Typically, I don’t review something unless I really liked the item or location. That’s why Google’s new Terms of Service update doesn’t really bother me. But, I understand there might be some users who might not want their reviews, faces, or comments shared as a part of Google’s marketing strategy.
What is going on?
Google’s announcement comes as a shock for some people, even encouraging other bloggers to highlight Google’s evil tendencies. Of course, Google’s announcement comes as no surprise when you recognize that Google’s search algorithms rely heavily on users. Google uses its collective populace to tell it what’s important in the world. User reviews — “shared endorsement” in Google jargon — are an important way for Google Bot to check out the “hot or not” of the web.
Starting November 11, Google will use your image, comments, and reviews to in connection with the advertisements displayed in Google results. Google explains the process this way:
To ensure that your recommendations reach the people you care about, Google sometimes displays your reviews, recommendations and other relevant activity throughout its products and services. This sometimes includes shopping contexts, like the Google Play music store, and ads. Your profile name and photo may appear with the recommendation.
For example, if you search for “Italian restaurants,” you might see an ad for a nearby restaurant along with your friend’s favorable review. Or, in Google Play, you might see that another friend has +1’d a new song or album.
We call these shared endorsements.
Essentially, just like Amazon or similar sites, when you review place, item, or other product, your review will now be publicly available in the advertisement. Here’s a look at how the shared endorsements will appear:
Shared endorsements really don’t appear any different than other websites, but I think most people are upset by the fact that their pictures will appear with the endorsements.

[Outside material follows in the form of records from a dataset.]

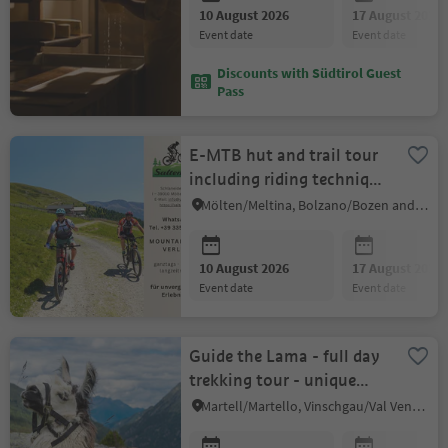
10 August 2026
17 August 2026
event date
event date
Discounts with Südtirol Guest
Pass
E-MTB hut and trail tour
including riding technique
tips
Mölten/Meltina, Bolzano/Bozen and environs
10 August 2026
17 August 2026
event date
event date
Guide the Lama - full day
trekking tour - unique
experience
Martell/Martello, Vinschgau/Val Venosta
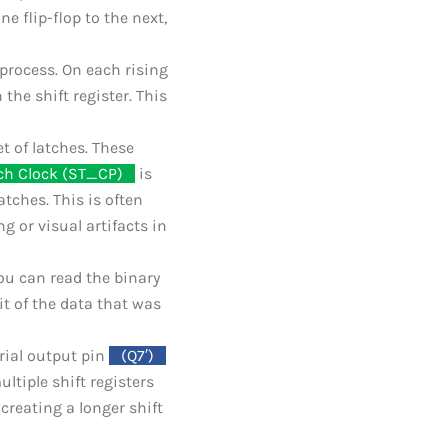
ne flip-flop to the next,
 process. On each rising
 the shift register. This
et of latches. These
ch Clock (ST_CP)
_
is
atches. This is often
g or visual artifacts in
ou can read the binary
it of the data that was
erial output pin
_
(Q7′)
_
ltiple shift registers
 creating a longer shift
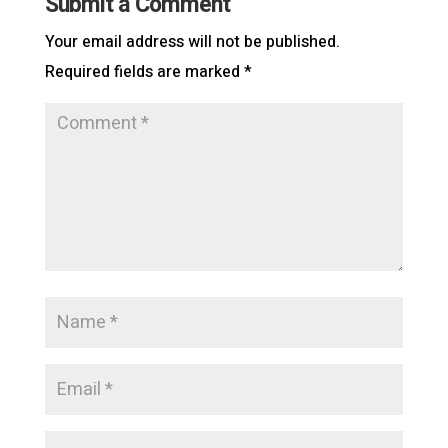
Submit a Comment
Your email address will not be published.
Required fields are marked
*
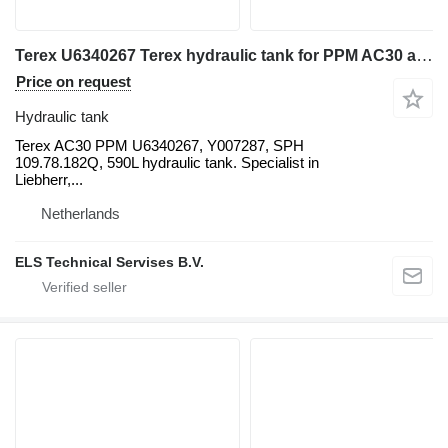
Terex U6340267 Terex hydraulic tank for PPM AC30 all-terrain crane
Price on request
Hydraulic tank
Terex AC30 PPM U6340267, Y007287, SPH
109.78.182Q, 590L hydraulic tank. Specialist in
Liebherr,...
Netherlands
ELS Technical Servises B.V.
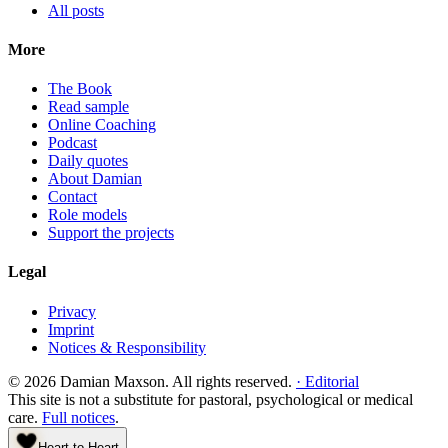
All posts
More
The Book
Read sample
Online Coaching
Podcast
Daily quotes
About Damian
Contact
Role models
Support the projects
Legal
Privacy
Imprint
Notices & Responsibility
©
2026
Damian Maxson.
All rights reserved.
·
Editorial
This site is not a substitute for pastoral, psychological or medical
care.
Full notices
.
Heart to Heart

I should note that Google’s clear that shared endorsements are not related to your privacy settings, and for users under 18, “their actions won’t appear in Shared Endorsements in ads and certain other contexts.” Also, shared experiences is only for advertising-related activities, and not for other events.
Changing settings is easy
Not to worry though. Opting out of shared endorsements is easy if you visit this page and uncheck the box next to “Based upon my activity, Google may show my name and profile photo in shared endorsements that appear in ads.” You’ll still see the recommendations of other Google+ friends, your information just won’t be available to your friends.